• TASK ITEM: Could you format all of the records below as a numbered list, skipping blank lines and leaving the pictures out?

[Start of Attachment]

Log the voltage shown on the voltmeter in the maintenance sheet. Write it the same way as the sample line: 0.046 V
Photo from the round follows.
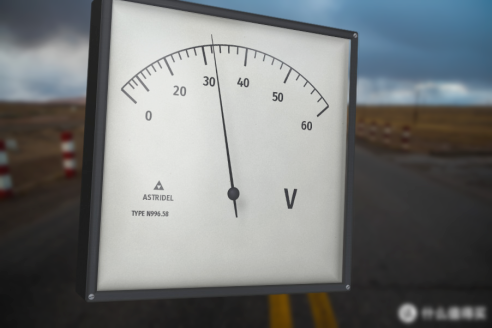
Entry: 32 V
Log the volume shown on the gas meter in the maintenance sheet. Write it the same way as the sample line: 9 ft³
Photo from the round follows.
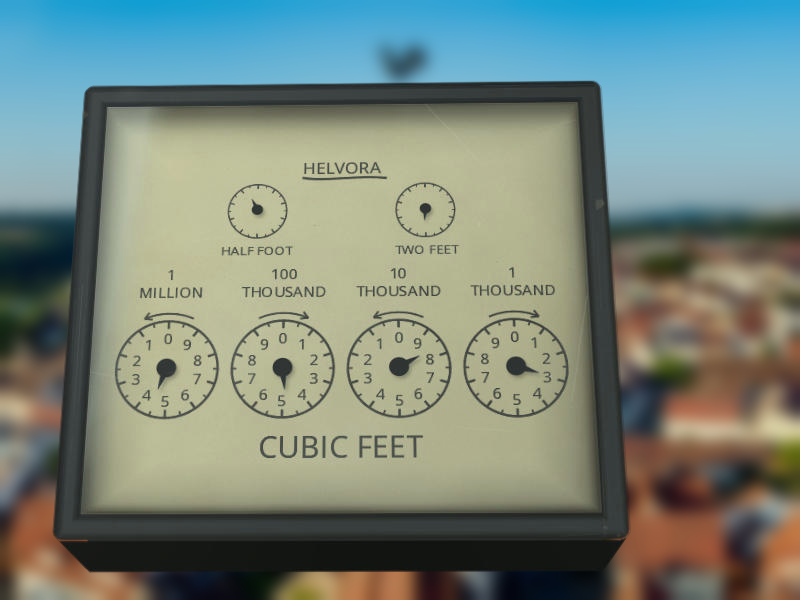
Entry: 448300 ft³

[End of Attachment]

• SOLUTION TO THE PROBLEM:
1. Log the voltage shown on the voltmeter in the maintenance sheet. Write it the same way as the sample line: 0.046 V
2. Photo from the round follows.
3. Entry: 32 V
4. Log the volume shown on the gas meter in the maintenance sheet. Write it the same way as the sample line: 9 ft³
5. Photo from the round follows.
6. Entry: 448300 ft³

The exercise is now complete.